Although there is a study to evaluate the effect of the acupuncture technique on the low-frequency BOLD signal oscillation response in the insular in patients with CLBP [ 26 ], no study has not been existed to investigate ALFF changes followed by rTMS application in different brain regions of CLBP patients. Therefore, the present study for the first time aimed to determine the regional spontaneous BOLD signal fluctuations and pain alterations followed by rTMS in non-specific CLBP patients.

Material and Methods

Participants

Fifteen (7 males, 8 females) right-handed non-specific CLBP patients, originally recruited from Tehran University of Medical Sciences (TUMS) hospitals, participated in this experimental study.

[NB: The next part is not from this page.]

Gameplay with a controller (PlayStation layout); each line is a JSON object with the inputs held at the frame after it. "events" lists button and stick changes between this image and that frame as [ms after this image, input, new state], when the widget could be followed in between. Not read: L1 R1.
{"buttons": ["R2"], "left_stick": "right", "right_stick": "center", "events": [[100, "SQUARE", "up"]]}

The inclusion criteria were that all patients would be aged between 20 and 60 years with a disease duration of more than three months, and also experienced pain intensity of at least 4 (Visual Analog Scale/Score (VAS)=0-10) in the week before the first rTMS session. Patients were excluded if they had potential contraindications for the use of TMS or MRI such as a history of seizures, claustrophobia, brain trauma, brain surgery, a pacemaker, or other metallic implants.

Ten right-handed healthy control (HC) voluntaries (4 males, 6 females) also participated in this study. The inclusion criteria were that all subjects would be aged between 20 and 60 years without any history of chronic pain, and also be able to undergo MRI. Written informed consent was obtained from all participants including patients and HCs.

Study Paradigm

As shown in Figure 1, this was a pre-post study design. Resting-state fMRI was designed to evaluate the effect of brain stimulation of rTMS as a state-of-the-art pain relief method on spontaneous neural activity in non-specific CLBP patients. Two fMRI scanning sessions, before and after induce of the brain stimulation, were obtained. This study focused on the low frequency of BOLD signals. At each study session (i.e., before and after the brain stimulation), subjects were given questionnaires by Roland–Morris (R-M) to assess pain-related disability, also the conventional method of VAS to determine the pain intensity.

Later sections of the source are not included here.